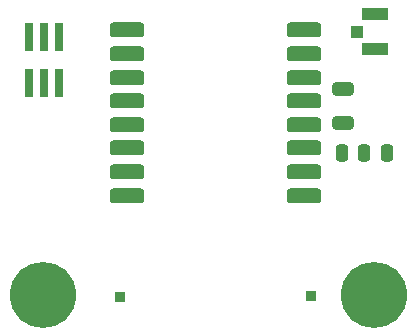
<source format=gbr>
%TF.GenerationSoftware,KiCad,Pcbnew,7.0.8*%
%TF.CreationDate,2023-11-19T15:13:29+01:00*%
%TF.ProjectId,AetherPhylax,41657468-6572-4506-9879-6c61782e6b69,rev?*%
%TF.SameCoordinates,Original*%
%TF.FileFunction,Soldermask,Bot*%
%TF.FilePolarity,Negative*%
%FSLAX46Y46*%
G04 Gerber Fmt 4.6, Leading zero omitted, Abs format (unit mm)*
G04 Created by KiCad (PCBNEW 7.0.8) date 2023-11-19 15:13:29*
%MOMM*%
%LPD*%
G01*
G04 APERTURE LIST*
G04 Aperture macros list*
%AMRoundRect*
0 Rectangle with rounded corners*
0 $1 Rounding radius*
0 $2 $3 $4 $5 $6 $7 $8 $9 X,Y pos of 4 corners*
0 Add a 4 corners polygon primitive as box body*
4,1,4,$2,$3,$4,$5,$6,$7,$8,$9,$2,$3,0*
0 Add four circle primitives for the rounded corners*
1,1,$1+$1,$2,$3*
1,1,$1+$1,$4,$5*
1,1,$1+$1,$6,$7*
1,1,$1+$1,$8,$9*
0 Add four rect primitives between the rounded corners*
20,1,$1+$1,$2,$3,$4,$5,0*
20,1,$1+$1,$4,$5,$6,$7,0*
20,1,$1+$1,$6,$7,$8,$9,0*
20,1,$1+$1,$8,$9,$2,$3,0*%
G04 Aperture macros list end*
%ADD10R,0.850000X0.850000*%
%ADD11C,5.600000*%
%ADD12R,1.050000X1.000000*%
%ADD13R,2.200000X1.050000*%
%ADD14RoundRect,0.250000X0.650000X-0.325000X0.650000X0.325000X-0.650000X0.325000X-0.650000X-0.325000X0*%
%ADD15RoundRect,0.317500X-1.157500X-0.317500X1.157500X-0.317500X1.157500X0.317500X-1.157500X0.317500X0*%
%ADD16RoundRect,0.250000X0.250000X0.475000X-0.250000X0.475000X-0.250000X-0.475000X0.250000X-0.475000X0*%
%ADD17R,0.740000X2.400000*%
G04 APERTURE END LIST*
D10*
%TO.C,J1*%
X145050000Y-93950000D03*
%TD*%
%TO.C,J2*%
X161250000Y-93850000D03*
%TD*%
D11*
%TO.C,H2*%
X166550000Y-93750000D03*
%TD*%
%TO.C,H1*%
X138550000Y-93750000D03*
%TD*%
D12*
%TO.C,ANT1*%
X165100000Y-71450000D03*
D13*
X166625000Y-69975000D03*
X166625000Y-72925000D03*
%TD*%
D14*
%TO.C,C4*%
X163950000Y-79225000D03*
X163950000Y-76275000D03*
%TD*%
D15*
%TO.C,U4*%
X145625000Y-85350000D03*
X145625000Y-83350000D03*
X145625000Y-81350000D03*
X145625000Y-79350000D03*
X145625000Y-77350000D03*
X145625000Y-75350000D03*
X145625000Y-73350000D03*
X145625000Y-71350000D03*
X160675000Y-71350000D03*
X160675000Y-73350000D03*
X160675000Y-75350000D03*
X160675000Y-77350000D03*
X160675000Y-79350000D03*
X160675000Y-81350000D03*
X160675000Y-83350000D03*
X160675000Y-85350000D03*
%TD*%
D16*
%TO.C,JP2*%
X167650000Y-81750000D03*
X165750000Y-81750000D03*
X163850000Y-81750000D03*
%TD*%
D17*
%TO.C,DEBUG1*%
X139920000Y-75800000D03*
X139920000Y-71900000D03*
X138650000Y-75800000D03*
X138650000Y-71900000D03*
X137380000Y-75800000D03*
X137380000Y-71900000D03*
%TD*%
M02*

</source>
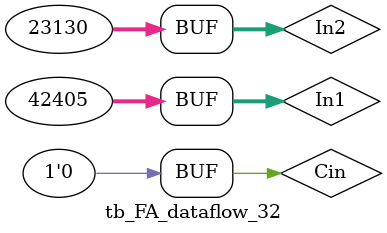
<source format=v>
`include "FA_dataflow_32.v"

module tb_FA_dataflow_32;

reg [31:0] In1,In2;
reg Cin;
wire [31:0] Sum;
wire Cout;

FA_dataflow_32 ans(Cout,Sum,In1,In2,Cin);

initial
	begin
	$monitor("%d + %d + (%d)= %d + (%d)", In1,In2,Cin, Sum, Cout);
	end

initial 
	begin
	In1=32'hA5A5;
 	In2=32'h5A5A;
 	Cin=1'b0;
 	end
 endmodule
</source>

Work task :: Above are the records. Copy every line in them holding "macros".

Answer area ::
G04 Aperture macros list*
G04 Aperture macros list end*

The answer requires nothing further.